Which isn’t to say there wasn’t always a healthy dose of humor in Thorn’s rootsy, character-driven discography. Just that it was usually was embedded in a hard-eyed, typically personal kind of instrospection. Even when he plugged in with his soul-lifting, Americana-meets-R&B brethren in the Paul Thorn Band, his music had a basic seriousness to it that reflected what was at stake in these songs. His people lived on the edge, be that the edge of a life-changing mistake, of certain financial ruin, or of salvation that could just as easily tumble into something darker.
But not here. Too Blessed to be Stress, though it certainly doesn’t lack Thorn’s sharp eye for detail, instead works with broader brush strokes — sounding less intimate, endlessly optimistic, and a hell of a lot funnier. “I Backslide on Friday” echoes with anyone (and that means everyone) who’s made a promise to do better, only to falter. He gooses his own pew-riding past in songs like the title track, “Don’t Let Nobody Rob You of Your Joy” and “Get You a Healin.'”

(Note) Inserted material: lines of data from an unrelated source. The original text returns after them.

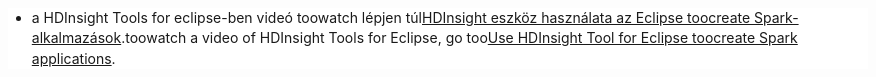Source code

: - <span data-ttu-id="6bb83-193">a HDInsight Tools for eclipse-ben videó toowatch lépjen túl[HDInsight eszköz használata az Eclipse toocreate Spark-alkalmazások](https://mix.office.com/watch/1rau2mopb6fha).</span><span class="sxs-lookup"><span data-stu-id="6bb83-193">toowatch a video of HDInsight Tools for Eclipse, go too[Use HDInsight Tool for Eclipse toocreate Spark applications](https://mix.office.com/watch/1rau2mopb6fha).</span></span>
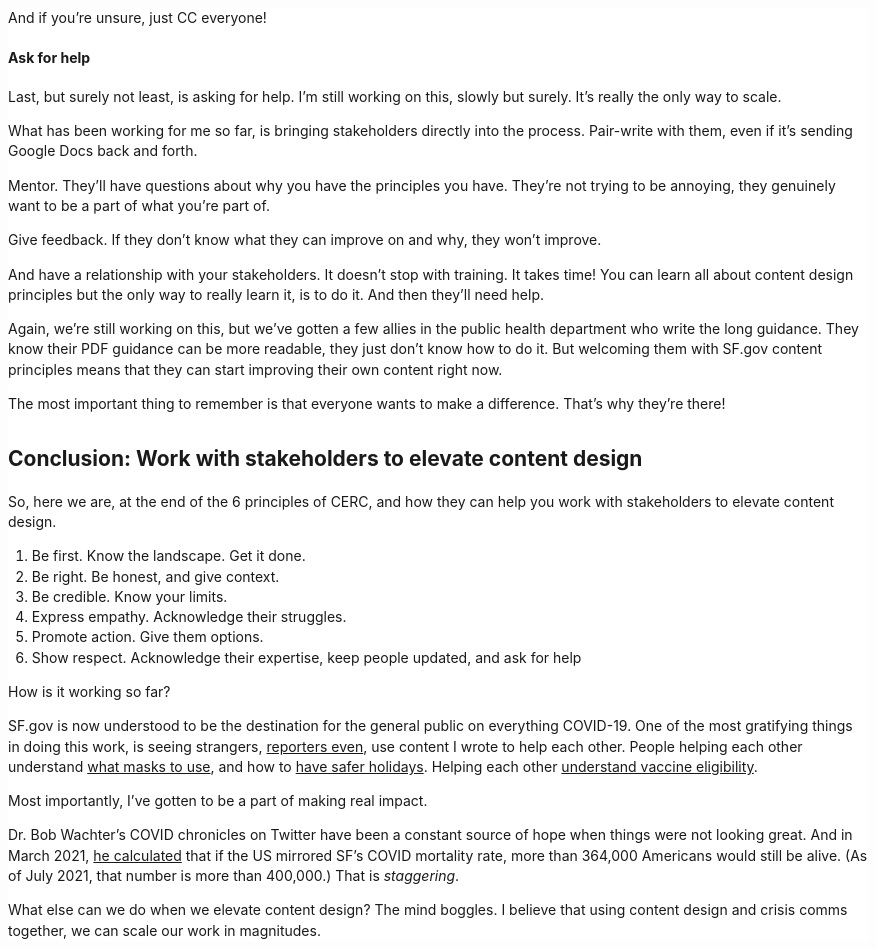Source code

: And if you’re unsure, just CC everyone!

#### Ask for help

Last, but surely not least, is asking for help. I’m still working on this, slowly but surely. It’s really the only way to scale.

What has been working for me so far, is bringing stakeholders directly into the process. Pair-write with them, even if it’s sending Google Docs back and forth.

Mentor. They’ll have questions about why you have the principles you have. They’re not trying to be annoying, they genuinely want to be a part of what you’re part of.

Give feedback. If they don’t know what they can improve on and why, they won’t improve.

And have a relationship with your stakeholders. It doesn’t stop with training. It takes time! You can learn all about content design principles but the only way to really learn it, is to do it. And then they’ll need help.

Again, we’re still working on this, but we’ve gotten a few allies in the public health department who write the long guidance. They know their PDF guidance can be more readable, they just don’t know how to do it. But welcoming them with SF.gov content principles means that they can start improving their own content right now.

The most important thing to remember is that everyone wants to make a difference. That’s why they’re there!

## Conclusion: Work with stakeholders to elevate content design

So, here we are, at the end of the 6 principles of CERC, and how they can help you work with stakeholders to elevate content design.

1. Be first. Know the landscape. Get it done.
2. Be right. Be honest, and give context.
3. Be credible. Know your limits.
4. Express empathy. Acknowledge their struggles.
5. Promote action. Give them options.
6. Show respect. Acknowledge their expertise, keep people updated, and ask for help

How is it working so far?

SF.gov is now understood to be the destination for the general public on everything COVID-19. One of the most gratifying things in doing this work, is seeing strangers, [reporters even](https://twitter.com/skarlamangla/status/1278733688851664896), use content I wrote to help each other. People helping each other understand [what masks to use](https://twitter.com/WitzelThomas/status/1279995503543894017), and how to [have safer holidays](https://twitter.com/drewdaraabrams/status/1321550345906970625). Helping each other [understand vaccine eligibility](https://twitter.com/AlekaGurel/status/1374162718601584644).

Most importantly, I’ve gotten to be a part of making real impact.

Dr. Bob Wachter’s COVID chronicles on Twitter have been a constant source of hope when things were not looking great. And in March 2021, [he calculated](https://twitter.com/Bob_Wachter/status/1369508123468128260) that if the US mirrored SF’s COVID mortality rate, more than 364,000 Americans would still be alive. (As of July 2021, that number is more than 400,000.) That is *staggering*.

What else can we do when we elevate content design? The mind boggles. I believe that using content design and crisis comms together, we can scale our work in magnitudes.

While the impish “Mediocrity is King” speaks for itself, it’s leavened with “Everything is Gonna Be All Right” — a message, like “Everybody Needs Somebody” — that we can all stand to remember when times are bad. And, as Thorn reminds us throughout Too Blessed to be Stressed (recently issued on PerpetualObscurity/Thirty Tigers), when times are good, too.